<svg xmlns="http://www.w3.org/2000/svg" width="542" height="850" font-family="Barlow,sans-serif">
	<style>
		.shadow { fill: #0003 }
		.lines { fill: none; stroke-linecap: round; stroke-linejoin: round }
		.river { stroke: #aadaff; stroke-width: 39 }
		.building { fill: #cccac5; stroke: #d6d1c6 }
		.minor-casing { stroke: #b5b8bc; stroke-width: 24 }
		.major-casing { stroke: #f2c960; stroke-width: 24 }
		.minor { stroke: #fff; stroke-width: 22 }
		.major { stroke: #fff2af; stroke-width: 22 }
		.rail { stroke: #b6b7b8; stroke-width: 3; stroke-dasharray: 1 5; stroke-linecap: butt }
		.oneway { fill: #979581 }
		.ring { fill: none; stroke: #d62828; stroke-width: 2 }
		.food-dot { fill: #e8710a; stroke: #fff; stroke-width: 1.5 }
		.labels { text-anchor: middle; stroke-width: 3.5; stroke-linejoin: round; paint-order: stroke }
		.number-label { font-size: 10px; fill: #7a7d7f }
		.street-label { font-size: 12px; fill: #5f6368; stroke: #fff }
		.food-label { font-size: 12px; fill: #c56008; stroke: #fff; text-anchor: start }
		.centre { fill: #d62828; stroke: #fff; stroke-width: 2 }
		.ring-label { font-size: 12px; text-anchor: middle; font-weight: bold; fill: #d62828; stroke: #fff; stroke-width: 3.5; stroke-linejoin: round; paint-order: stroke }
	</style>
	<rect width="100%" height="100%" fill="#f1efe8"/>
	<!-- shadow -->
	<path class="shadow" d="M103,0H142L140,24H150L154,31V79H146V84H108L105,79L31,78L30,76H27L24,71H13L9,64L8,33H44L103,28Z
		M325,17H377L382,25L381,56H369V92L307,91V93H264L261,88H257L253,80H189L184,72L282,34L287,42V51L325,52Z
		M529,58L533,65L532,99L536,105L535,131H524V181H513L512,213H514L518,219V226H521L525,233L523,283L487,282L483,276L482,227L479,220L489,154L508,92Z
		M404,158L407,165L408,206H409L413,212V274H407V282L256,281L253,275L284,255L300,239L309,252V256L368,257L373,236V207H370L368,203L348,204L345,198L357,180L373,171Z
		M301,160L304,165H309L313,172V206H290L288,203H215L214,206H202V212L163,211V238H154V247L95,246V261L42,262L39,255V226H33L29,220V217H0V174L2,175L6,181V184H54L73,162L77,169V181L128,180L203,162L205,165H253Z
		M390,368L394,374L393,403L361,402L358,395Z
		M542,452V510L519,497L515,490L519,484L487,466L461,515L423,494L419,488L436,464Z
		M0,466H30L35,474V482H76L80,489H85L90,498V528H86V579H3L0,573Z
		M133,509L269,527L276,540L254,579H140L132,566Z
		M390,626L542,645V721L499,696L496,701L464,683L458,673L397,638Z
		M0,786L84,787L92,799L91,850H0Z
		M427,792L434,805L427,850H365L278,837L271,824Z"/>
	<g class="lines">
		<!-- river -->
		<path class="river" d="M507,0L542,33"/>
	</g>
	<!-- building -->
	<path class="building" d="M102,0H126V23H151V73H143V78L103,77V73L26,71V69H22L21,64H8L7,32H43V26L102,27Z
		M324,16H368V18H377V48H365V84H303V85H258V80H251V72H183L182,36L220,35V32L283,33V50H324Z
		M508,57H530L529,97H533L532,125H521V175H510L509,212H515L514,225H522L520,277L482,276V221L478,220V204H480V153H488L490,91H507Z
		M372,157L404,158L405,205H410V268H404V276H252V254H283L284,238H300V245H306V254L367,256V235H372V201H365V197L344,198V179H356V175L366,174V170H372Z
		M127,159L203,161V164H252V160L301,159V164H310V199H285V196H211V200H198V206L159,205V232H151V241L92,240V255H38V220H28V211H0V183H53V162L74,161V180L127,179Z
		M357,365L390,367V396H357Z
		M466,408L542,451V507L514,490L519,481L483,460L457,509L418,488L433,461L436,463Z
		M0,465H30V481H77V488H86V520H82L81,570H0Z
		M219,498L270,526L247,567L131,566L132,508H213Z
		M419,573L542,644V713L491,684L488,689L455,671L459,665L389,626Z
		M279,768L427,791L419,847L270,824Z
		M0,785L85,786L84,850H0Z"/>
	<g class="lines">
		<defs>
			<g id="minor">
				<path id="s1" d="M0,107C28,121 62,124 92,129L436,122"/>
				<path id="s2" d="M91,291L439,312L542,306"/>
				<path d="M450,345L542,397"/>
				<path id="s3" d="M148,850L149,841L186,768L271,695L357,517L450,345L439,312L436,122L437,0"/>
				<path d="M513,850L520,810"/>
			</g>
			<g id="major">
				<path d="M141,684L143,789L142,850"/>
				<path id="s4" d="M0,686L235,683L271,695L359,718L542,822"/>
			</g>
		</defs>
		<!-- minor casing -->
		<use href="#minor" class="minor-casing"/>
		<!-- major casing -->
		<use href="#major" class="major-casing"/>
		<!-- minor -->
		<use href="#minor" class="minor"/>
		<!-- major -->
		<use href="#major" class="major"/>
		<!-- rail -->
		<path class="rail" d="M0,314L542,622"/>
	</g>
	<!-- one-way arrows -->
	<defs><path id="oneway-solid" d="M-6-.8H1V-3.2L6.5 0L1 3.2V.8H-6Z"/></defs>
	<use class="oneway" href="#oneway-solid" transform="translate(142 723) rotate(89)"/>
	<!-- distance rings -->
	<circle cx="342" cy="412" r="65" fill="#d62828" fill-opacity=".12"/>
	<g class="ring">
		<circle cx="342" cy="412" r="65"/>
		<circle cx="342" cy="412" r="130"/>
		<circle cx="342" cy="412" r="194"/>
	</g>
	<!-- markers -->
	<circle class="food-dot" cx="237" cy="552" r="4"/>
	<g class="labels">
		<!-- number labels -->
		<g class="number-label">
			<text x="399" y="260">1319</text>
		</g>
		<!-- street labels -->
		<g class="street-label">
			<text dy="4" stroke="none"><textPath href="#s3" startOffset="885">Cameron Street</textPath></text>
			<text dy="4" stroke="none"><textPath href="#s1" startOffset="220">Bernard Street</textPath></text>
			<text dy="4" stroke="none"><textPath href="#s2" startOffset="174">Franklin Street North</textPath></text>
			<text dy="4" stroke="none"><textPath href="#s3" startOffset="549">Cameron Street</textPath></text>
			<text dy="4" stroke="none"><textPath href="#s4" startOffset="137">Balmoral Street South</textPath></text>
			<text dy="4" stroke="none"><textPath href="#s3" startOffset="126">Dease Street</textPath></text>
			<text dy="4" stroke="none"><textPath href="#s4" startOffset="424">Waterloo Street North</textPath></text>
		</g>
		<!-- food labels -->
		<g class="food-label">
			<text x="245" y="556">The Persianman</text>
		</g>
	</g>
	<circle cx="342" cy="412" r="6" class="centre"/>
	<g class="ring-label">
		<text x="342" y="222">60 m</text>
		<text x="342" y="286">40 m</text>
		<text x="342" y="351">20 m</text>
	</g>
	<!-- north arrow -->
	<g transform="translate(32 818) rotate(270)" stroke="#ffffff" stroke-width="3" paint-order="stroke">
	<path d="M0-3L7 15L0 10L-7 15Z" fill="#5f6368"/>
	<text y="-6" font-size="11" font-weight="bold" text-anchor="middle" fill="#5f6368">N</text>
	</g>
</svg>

■ **REQUIRED ACTION**
With no alteration of any kind, give the data again in full.

■ **RESULT**
<svg xmlns="http://www.w3.org/2000/svg" width="542" height="850" font-family="Barlow,sans-serif">
	<style>
		.shadow { fill: #0003 }
		.lines { fill: none; stroke-linecap: round; stroke-linejoin: round }
		.river { stroke: #aadaff; stroke-width: 39 }
		.building { fill: #cccac5; stroke: #d6d1c6 }
		.minor-casing { stroke: #b5b8bc; stroke-width: 24 }
		.major-casing { stroke: #f2c960; stroke-width: 24 }
		.minor { stroke: #fff; stroke-width: 22 }
		.major { stroke: #fff2af; stroke-width: 22 }
		.rail { stroke: #b6b7b8; stroke-width: 3; stroke-dasharray: 1 5; stroke-linecap: butt }
		.oneway { fill: #979581 }
		.ring { fill: none; stroke: #d62828; stroke-width: 2 }
		.food-dot { fill: #e8710a; stroke: #fff; stroke-width: 1.5 }
		.labels { text-anchor: middle; stroke-width: 3.5; stroke-linejoin: round; paint-order: stroke }
		.number-label { font-size: 10px; fill: #7a7d7f }
		.street-label { font-size: 12px; fill: #5f6368; stroke: #fff }
		.food-label { font-size: 12px; fill: #c56008; stroke: #fff; text-anchor: start }
		.centre { fill: #d62828; stroke: #fff; stroke-width: 2 }
		.ring-label { font-size: 12px; text-anchor: middle; font-weight: bold; fill: #d62828; stroke: #fff; stroke-width: 3.5; stroke-linejoin: round; paint-order: stroke }
	</style>
	<rect width="100%" height="100%" fill="#f1efe8"/>
	<!-- shadow -->
	<path class="shadow" d="M103,0H142L140,24H150L154,31V79H146V84H108L105,79L31,78L30,76H27L24,71H13L9,64L8,33H44L103,28Z
		M325,17H377L382,25L381,56H369V92L307,91V93H264L261,88H257L253,80H189L184,72L282,34L287,42V51L325,52Z
		M529,58L533,65L532,99L536,105L535,131H524V181H513L512,213H514L518,219V226H521L525,233L523,283L487,282L483,276L482,227L479,220L489,154L508,92Z
		M404,158L407,165L408,206H409L413,212V274H407V282L256,281L253,275L284,255L300,239L309,252V256L368,257L373,236V207H370L368,203L348,204L345,198L357,180L373,171Z
		M301,160L304,165H309L313,172V206H290L288,203H215L214,206H202V212L163,211V238H154V247L95,246V261L42,262L39,255V226H33L29,220V217H0V174L2,175L6,181V184H54L73,162L77,169V181L128,180L203,162L205,165H253Z
		M390,368L394,374L393,403L361,402L358,395Z
		M542,452V510L519,497L515,490L519,484L487,466L461,515L423,494L419,488L436,464Z
		M0,466H30L35,474V482H76L80,489H85L90,498V528H86V579H3L0,573Z
		M133,509L269,527L276,540L254,579H140L132,566Z
		M390,626L542,645V721L499,696L496,701L464,683L458,673L397,638Z
		M0,786L84,787L92,799L91,850H0Z
		M427,792L434,805L427,850H365L278,837L271,824Z"/>
	<g class="lines">
		<!-- river -->
		<path class="river" d="M507,0L542,33"/>
	</g>
	<!-- building -->
	<path class="building" d="M102,0H126V23H151V73H143V78L103,77V73L26,71V69H22L21,64H8L7,32H43V26L102,27Z
		M324,16H368V18H377V48H365V84H303V85H258V80H251V72H183L182,36L220,35V32L283,33V50H324Z
		M508,57H530L529,97H533L532,125H521V175H510L509,212H515L514,225H522L520,277L482,276V221L478,220V204H480V153H488L490,91H507Z
		M372,157L404,158L405,205H410V268H404V276H252V254H283L284,238H300V245H306V254L367,256V235H372V201H365V197L344,198V179H356V175L366,174V170H372Z
		M127,159L203,161V164H252V160L301,159V164H310V199H285V196H211V200H198V206L159,205V232H151V241L92,240V255H38V220H28V211H0V183H53V162L74,161V180L127,179Z
		M357,365L390,367V396H357Z
		M466,408L542,451V507L514,490L519,481L483,460L457,509L418,488L433,461L436,463Z
		M0,465H30V481H77V488H86V520H82L81,570H0Z
		M219,498L270,526L247,567L131,566L132,508H213Z
		M419,573L542,644V713L491,684L488,689L455,671L459,665L389,626Z
		M279,768L427,791L419,847L270,824Z
		M0,785L85,786L84,850H0Z"/>
	<g class="lines">
		<defs>
			<g id="minor">
				<path id="s1" d="M0,107C28,121 62,124 92,129L436,122"/>
				<path id="s2" d="M91,291L439,312L542,306"/>
				<path d="M450,345L542,397"/>
				<path id="s3" d="M148,850L149,841L186,768L271,695L357,517L450,345L439,312L436,122L437,0"/>
				<path d="M513,850L520,810"/>
			</g>
			<g id="major">
				<path d="M141,684L143,789L142,850"/>
				<path id="s4" d="M0,686L235,683L271,695L359,718L542,822"/>
			</g>
		</defs>
		<!-- minor casing -->
		<use href="#minor" class="minor-casing"/>
		<!-- major casing -->
		<use href="#major" class="major-casing"/>
		<!-- minor -->
		<use href="#minor" class="minor"/>
		<!-- major -->
		<use href="#major" class="major"/>
		<!-- rail -->
		<path class="rail" d="M0,314L542,622"/>
	</g>
	<!-- one-way arrows -->
	<defs><path id="oneway-solid" d="M-6-.8H1V-3.2L6.5 0L1 3.2V.8H-6Z"/></defs>
	<use class="oneway" href="#oneway-solid" transform="translate(142 723) rotate(89)"/>
	<!-- distance rings -->
	<circle cx="342" cy="412" r="65" fill="#d62828" fill-opacity=".12"/>
	<g class="ring">
		<circle cx="342" cy="412" r="65"/>
		<circle cx="342" cy="412" r="130"/>
		<circle cx="342" cy="412" r="194"/>
	</g>
	<!-- markers -->
	<circle class="food-dot" cx="237" cy="552" r="4"/>
	<g class="labels">
		<!-- number labels -->
		<g class="number-label">
			<text x="399" y="260">1319</text>
		</g>
		<!-- street labels -->
		<g class="street-label">
			<text dy="4" stroke="none"><textPath href="#s3" startOffset="885">Cameron Street</textPath></text>
			<text dy="4" stroke="none"><textPath href="#s1" startOffset="220">Bernard Street</textPath></text>
			<text dy="4" stroke="none"><textPath href="#s2" startOffset="174">Franklin Street North</textPath></text>
			<text dy="4" stroke="none"><textPath href="#s3" startOffset="549">Cameron Street</textPath></text>
			<text dy="4" stroke="none"><textPath href="#s4" startOffset="137">Balmoral Street South</textPath></text>
			<text dy="4" stroke="none"><textPath href="#s3" startOffset="126">Dease Street</textPath></text>
			<text dy="4" stroke="none"><textPath href="#s4" startOffset="424">Waterloo Street North</textPath></text>
		</g>
		<!-- food labels -->
		<g class="food-label">
			<text x="245" y="556">The Persianman</text>
		</g>
	</g>
	<circle cx="342" cy="412" r="6" class="centre"/>
	<g class="ring-label">
		<text x="342" y="222">60 m</text>
		<text x="342" y="286">40 m</text>
		<text x="342" y="351">20 m</text>
	</g>
	<!-- north arrow -->
	<g transform="translate(32 818) rotate(270)" stroke="#ffffff" stroke-width="3" paint-order="stroke">
	<path d="M0-3L7 15L0 10L-7 15Z" fill="#5f6368"/>
	<text y="-6" font-size="11" font-weight="bold" text-anchor="middle" fill="#5f6368">N</text>
	</g>
</svg>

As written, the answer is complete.